'Kein Glaubenssender'
2. Juni 2008In den Redaktionsräumen von Yol TV herrscht aufgeregtes Getriebe. Jemand trägt die Sessel für die nächste Live-Sendung herein, ein Kameramann hangelt auf einer Leiter, um die Scheinwerfer auszurichten und in einem Nebenraum übt ein älterer Mann auf seiner türkischen Laute, dem Saz, für seinen Auftritt.
Musik spielt im Programm des alevitischen Fernsehsenders Yol TV, der in einem unscheinbar wirkenden Bürogebäude im Kölner Westen untergebracht ist, überhaupt eine große Rolle. "Das sind Fernkurse, das kennen Sie sicher auch aus dem deutschen Fernsehen", erklärt der leitende Redakteur Ünsal Yücel. "Nur machen wir eben nicht Gymnastik, sondern zeigen unseren Zuschauern, wie man nach Noten auf einem Saz spielt."

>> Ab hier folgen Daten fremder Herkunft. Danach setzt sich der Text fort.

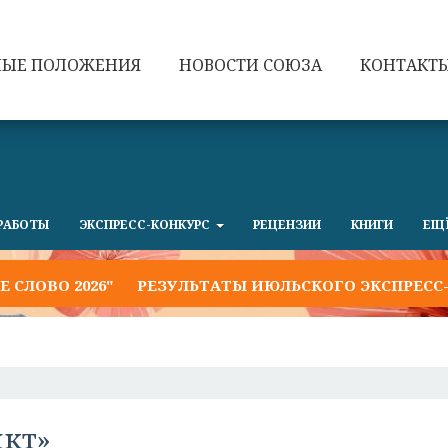
НЫЕ ПОЛОЖЕНИЯ
НОВОСТИ СОЮЗА
КОНТАКТ
РАБОТЫ
ЭКСПРЕСС-КОНКУРС
РЕЦЕНЗИИ
КНИГИ
ЕЩ
ВО 2026"
РЕЗУЛЬТАТЫ ИЮЛЬСКОГО ЭКСПРЕСС-КОН
икт»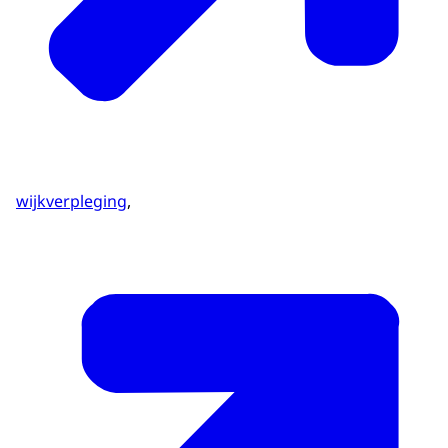
wijkverpleging
,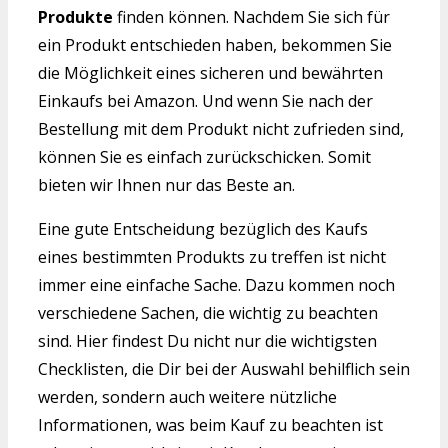
Produkte
finden können. Nachdem Sie sich für
ein Produkt entschieden haben, bekommen Sie
die Möglichkeit eines sicheren und bewährten
Einkaufs bei Amazon. Und wenn Sie nach der
Bestellung mit dem Produkt nicht zufrieden sind,
können Sie es einfach zurückschicken. Somit
bieten wir Ihnen nur das Beste an.
Eine gute Entscheidung bezüglich des Kaufs
eines bestimmten Produkts zu treffen ist nicht
immer eine einfache Sache. Dazu kommen noch
verschiedene Sachen, die wichtig zu beachten
sind. Hier findest Du nicht nur die wichtigsten
Checklisten, die Dir bei der Auswahl behilflich sein
werden, sondern auch weitere nützliche
Informationen, was beim Kauf zu beachten ist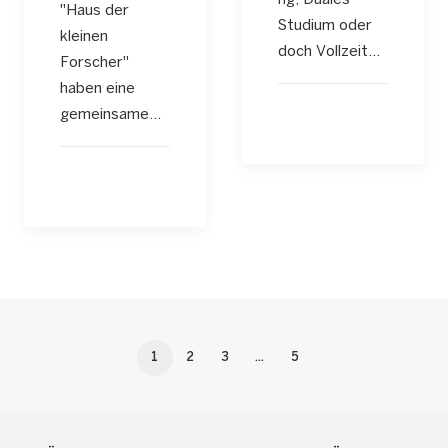
"Haus der
Studium oder
kleinen
doch Vollzeit…
Forscher"
haben eine
gemeinsame…
1
2
3
…
5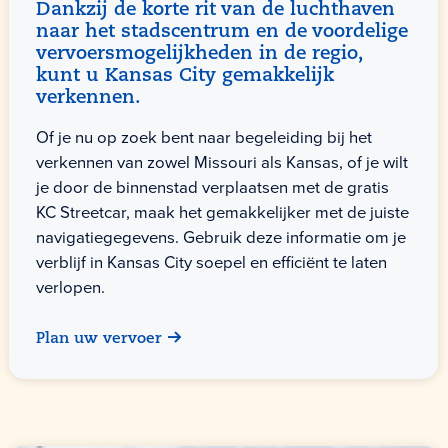
Dankzij de korte rit van de luchthaven
naar het stadscentrum en de voordelige
vervoersmogelijkheden in de regio,
kunt u Kansas City gemakkelijk
verkennen.
Of je nu op zoek bent naar begeleiding bij het
verkennen van zowel Missouri als Kansas, of je wilt
je door de binnenstad verplaatsen met de gratis
KC Streetcar, maak het gemakkelijker met de juiste
navigatiegegevens. Gebruik deze informatie om je
verblijf in Kansas City soepel en efficiënt te laten
verlopen.
Plan uw vervoer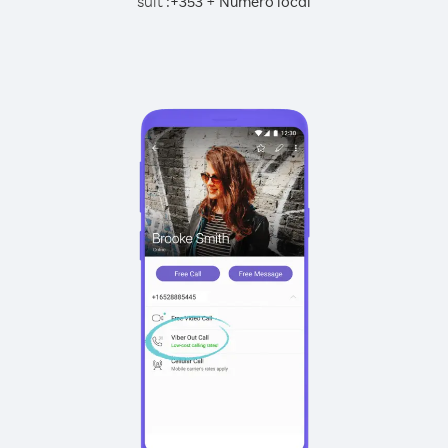
suit :
+
+
353
Numéro local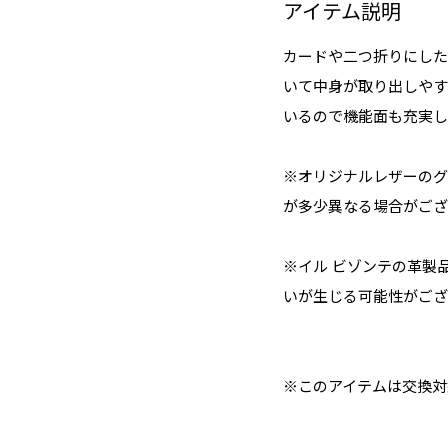
アイテム説明
カードや二つ折りにした
いて中身が取り出しやす
いるので機能面も充実し
※オリジナルレザーのグ
が多少異なる場合がござ
※イル ビゾンテの革製
いが生じる可能性がござ
※このアイテムは交換対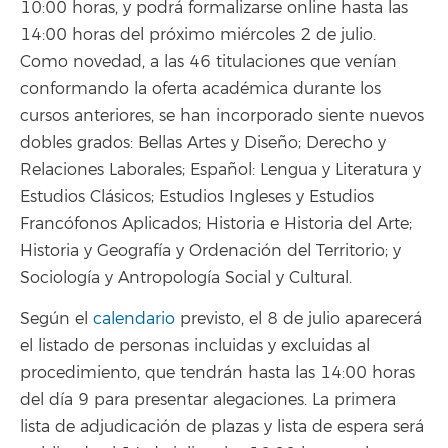
10:00 horas, y podrá formalizarse online hasta las
14:00 horas del próximo miércoles 2 de julio.
Como novedad, a las 46 titulaciones que venían
conformando la oferta académica durante los
cursos anteriores, se han incorporado siente nuevos
dobles grados: Bellas Artes y Diseño; Derecho y
Relaciones Laborales; Español: Lengua y Literatura y
Estudios Clásicos; Estudios Ingleses y Estudios
Francófonos Aplicados; Historia e Historia del Arte;
Historia y Geografía y Ordenación del Territorio; y
Sociología y Antropología Social y Cultural.
Según el
calendario
previsto, el 8 de julio aparecerá
el listado de personas incluidas y excluidas al
procedimiento, que tendrán hasta las 14:00 horas
del día 9 para presentar alegaciones. La primera
lista de adjudicación de plazas y lista de espera será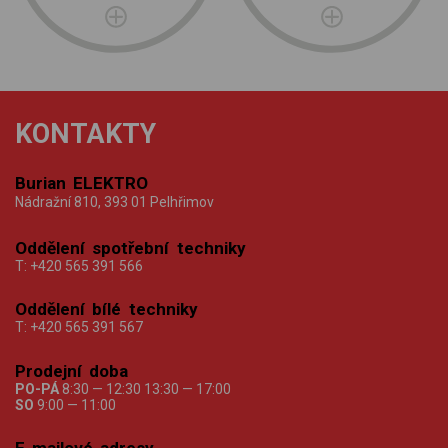
KONTAKTY
Burian ELEKTRO
Nádražní 810, 393 01 Pelhřimov
Oddělení spotřební techniky
T:
+420 565 391 566
Oddělení bílé techniky
T:
+420 565 391 567
Prodejní doba
PO-PÁ
8:30 — 12:30 13:30 — 17:00
SO
9:00 — 11:00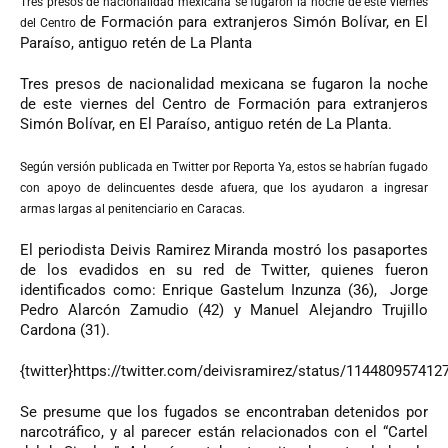
Tres presos de nacionalidad mexicana se fugaron la noche de este viernes
de Formación para extranjeros Simón Bolívar, en El
del Centro
Paraíso, antiguo retén de La Planta
Tres presos de nacionalidad mexicana se fugaron la noche
de este viernes del Centro de Formación para extranjeros
Simón Bolívar, en El Paraíso, antiguo retén de La Planta.
Según versión publicada en Twitter por Reporta Ya, estos se habrían fugado
con apoyo de delincuentes desde afuera, que los ayudaron a ingresar
armas largas al penitenciario en Caracas.
El periodista Deivis Ramirez Miranda mostró los pasaportes
de los evadidos en su red de Twitter, quienes fueron
identificados como: Enrique Gastelum Inzunza (36), Jorge
Pedro Alarcón Zamudio (42) y Manuel Alejandro Trujillo
Cardona (31).
{twitter}https://twitter.com/deivisramirez/status/114480957412
Se presume que los fugados se encontraban detenidos por
narcotráfico, y al parecer están relacionados con el “Cartel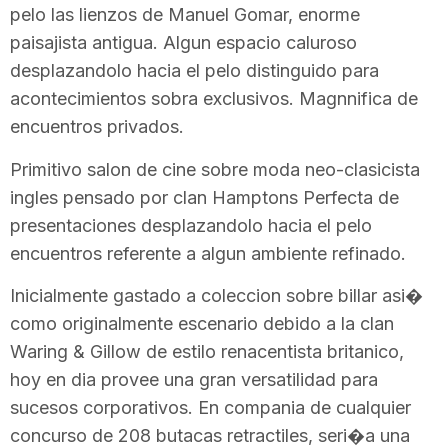
pelo las lienzos de Manuel Gomar, enorme
paisajista antigua. Algun espacio caluroso
desplazandolo hacia el pelo distinguido para
acontecimientos sobra exclusivos. Magnnifica de
encuentros privados.
Primitivo salon de cine sobre moda neo-clasicista
ingles pensado por clan Hamptons Perfecta de
presentaciones desplazandolo hacia el pelo
encuentros referente a algun ambiente refinado.
Inicialmente gastado a coleccion sobre billar asi�
como originalmente escenario debido a la clan
Waring & Gillow de estilo renacentista britanico,
hoy en dia provee una gran versatilidad para
sucesos corporativos. En compania de cualquier
concurso de 208 butacas retractiles, seri�a una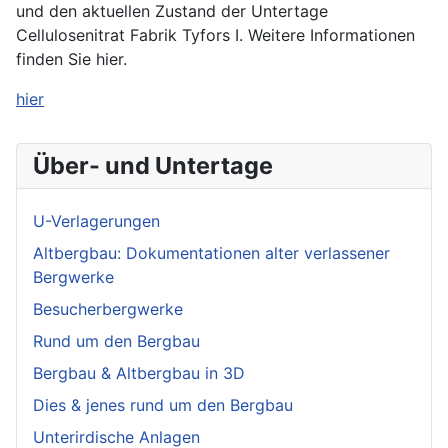
und den aktuellen Zustand der Untertage
Cellulosenitrat Fabrik Tyfors I. Weitere Informationen
finden Sie hier.
hier
Über- und Untertage
U-Verlagerungen
Altbergbau: Dokumentationen alter verlassener
Bergwerke
Besucherbergwerke
Rund um den Bergbau
Bergbau & Altbergbau in 3D
Dies & jenes rund um den Bergbau
Unterirdische Anlagen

Traditionelle Kulturtechniken aus Anatolien
Saz lernen vor dem Fernseher, so werden traditionelle Kulturtechniken aus Anatolien nach Europa transportiert. Das 24-Stunden-Programm von Yol TV bietet alles: Sport- und Unterhaltungssendungen, Nachrichten und Musik. Vergleichsweise selten, nämlich nur zweimal in der Woche geht es im 24 -Stunden-Programm von Yol TV um die Religion und die Glaubensätze der Aleviten. "Wir sind kein Glaubensfernsehen", betont Yücel, "Wir werden zwar von der alevitschen Föderation unterstützt, aber wir sind kein religiöses Fernsehen".
"Tatort"- Aleviten stellten Strafanzeige
Viele Deutsche haben von der Existenz der Aleviten erstmals vor ein paar Monaten erfahren, als eine Folge der Krimiserie "Tatort" wegen der Verbreitung rassistischer Klischees großen Protest erregte und sogar zu einer Strafanzeige wegen Volksverhetzung führte. Dabei leben schätzungsweise 600.000 bis 700.000 Aleviten in Deutschland, das sind immerhin 20 bis 25 Prozent der in Deutschland wohnhaften Türken. Doch dass unsere Gesellschaft alle Türken unterschiedslos als "Muslime" wahrnimmt, liegt an der offiziellen Darstellung seitens der Türkei. Die Aleviten sind dort immer noch eine benachteiligte Minderheit.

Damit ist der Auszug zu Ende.